Makes You Blind — a shimmering yet shadowed moment from the heart of 1970s glam rock

When you slip “Makes You Blind” on the turntable — or press play in whatever modern way you prefer — what greets your ears isn’t the polished pop sheen of a Top 10 single but something raw and heartfelt, a song that carries both the swagger of its era and the quiet pang of introspection. Performed by The Glitter Band, this track may not have conquered the British charts like some of their earlier hits, but it found a resonance of its own, reaching No. 91 on the US Billboard charts and becoming the band’s most notable American single success.

The story behind “Makes You Blind” is rooted in a time of transformation — not just for the band, but for rock music itself. Emerging originally as the backing band for Gary Glitter, The Glitter Band quickly carved out its own identity in the early 1970s, leaning into the glam rock explosion with drum-heavy rhythms, bold brass, and a style that married pop hooks with rock swagger. Their catalogue boasts several UK hits throughout 1974–1975, including “Angel Face” and “Goodbye My Love”, which climbed high on the charts at home.

Yet by the time “Makes You Blind” arrived in the mid-1970s as part of the album shared under the same name — released internationally (and also known as Listen to the Band in some markets) — the glitter was beginning to dull. The band had lit up stages and radios with brass-laced beats and confident refrains, but audiences were shifting, tastes were evolving. This song, placed among ten other tracks on the record, reflects that moment of both confidence and uncertainty.

There’s a feeling in the title itself — “Makes You Blind” — that speaks to love and illusion, to the way the heart can be dazzled by brightness and overlook what truly matters. It’s a sentiment that anyone who has ever looked back on a youthful passion, only to see now what they could not see then, will understand. The Glitter Band wraps it in a catchy beat and shimmering arrangement, but underneath rests a simple emotional truth: sometimes what dazzles us most is precisely what keeps us from seeing clearly.

When I listen to this track now, decades after its initial release, I’m struck by how it sits between eras — between glam rock’s bold flourish and the quieter introspection that music would return to in later years. It doesn’t roar with the certainty of an anthem like “Angel Face”, nor does it demand attention with bravado. Instead, it lingers, almost like a whispered confession woven through brass and rhythm — a song that feels as much as it sounds.

For those who lived through the ‘70s, or who first discovered it in later years, “Makes You Blind” evokes memories of smoky clubs and radio stations spinning the latest grooves, afternoons when music felt like a companion, a voice articulating emotions too complex for everyday words. It brings to mind the golden warmth of youth — the confidence, the confusion, and that delicious blend of hope and heartache that each new love brings.
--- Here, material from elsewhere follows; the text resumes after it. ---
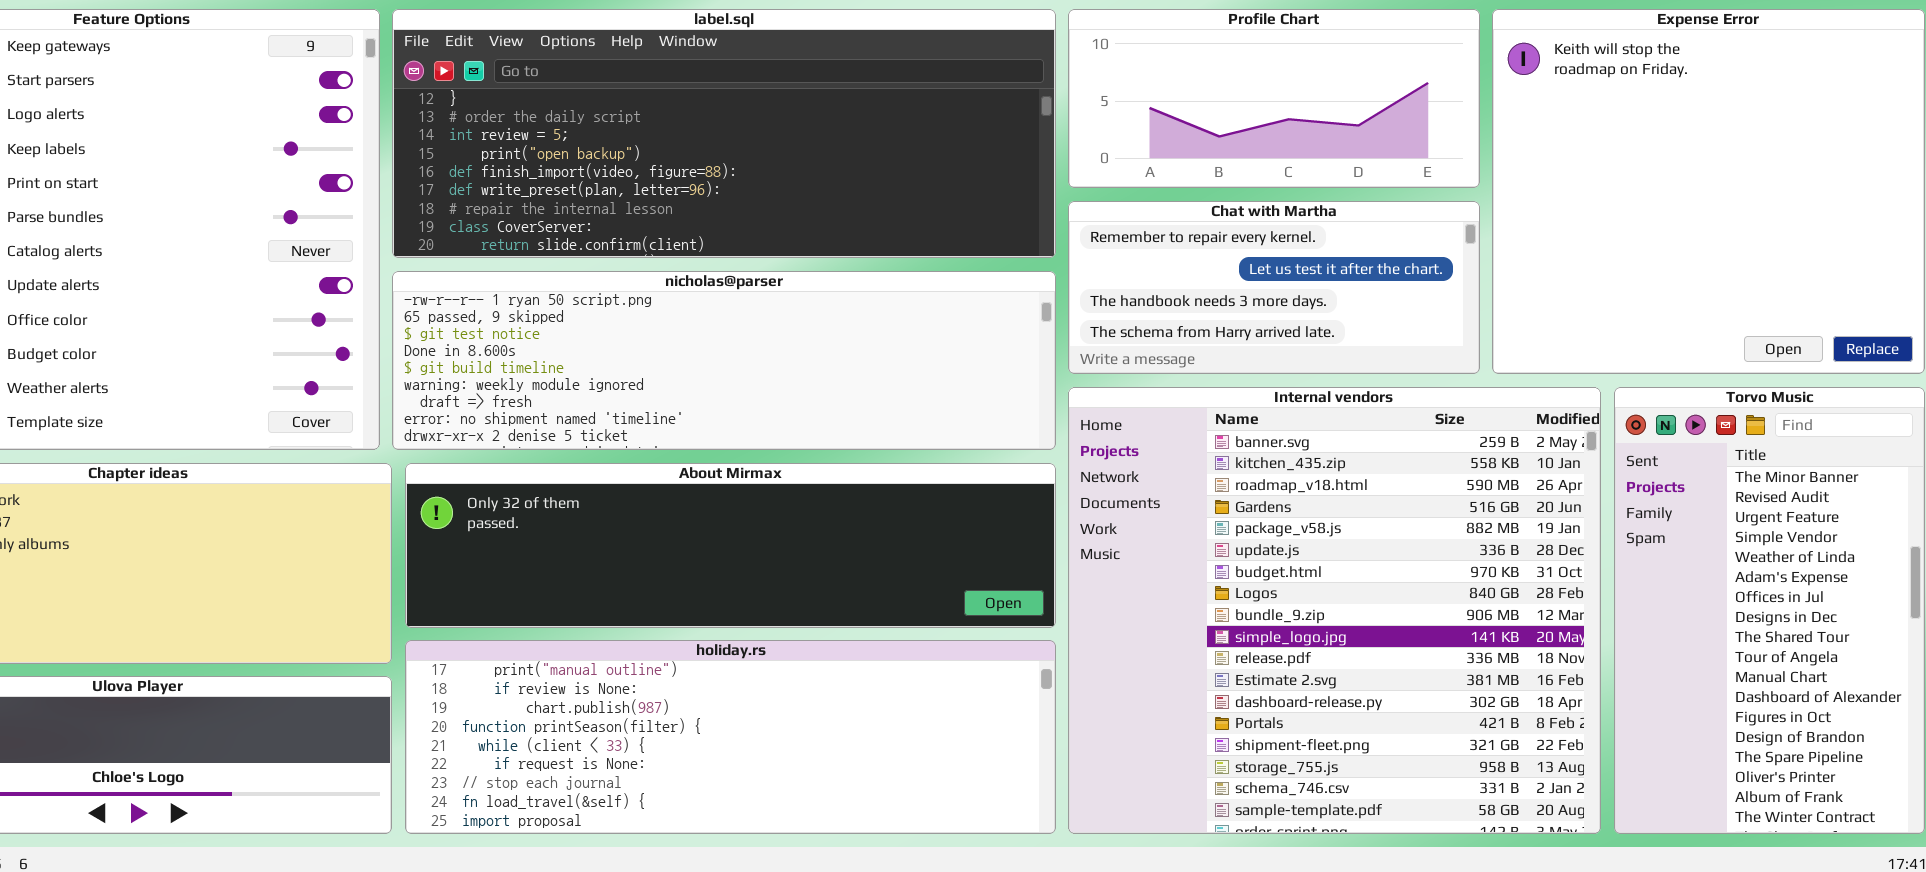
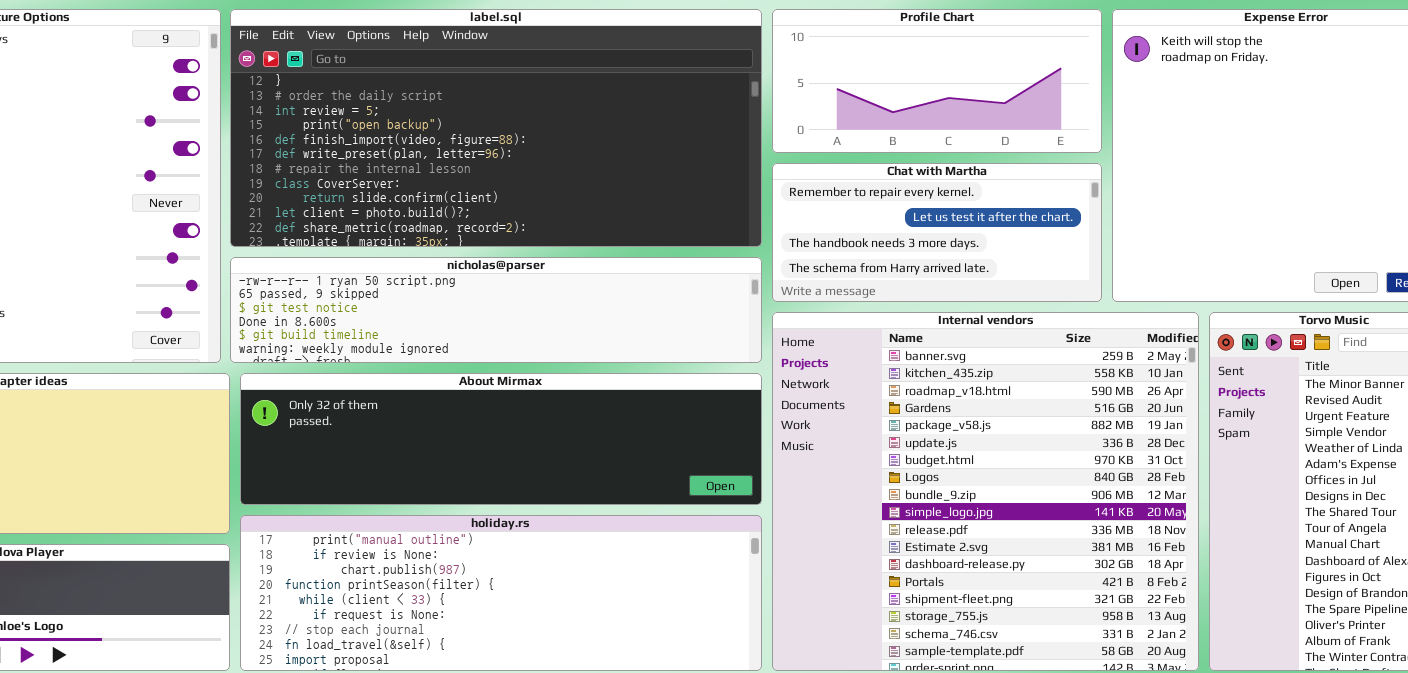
label.sql: [392,9,1056,258] -> [230,9,762,247], resized
nicholas@parser: [392,271,1056,450] -> [230,257,762,363], resized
And even though it didn’t soar into the upper reaches of the pop charts, the song has a quiet kind of immortality: in the way its melody lingers, in the way its words take shape in memory long after the music fades, and in the way it reminds us of those moments in our own lives when we were blinded by something beautiful and irresistible.

“Makes You Blind” stays with you — not as a blockbuster hit, but as a glowing shard of cherished musical history, a moment when glam rock’s shine met the introspection of the human heart.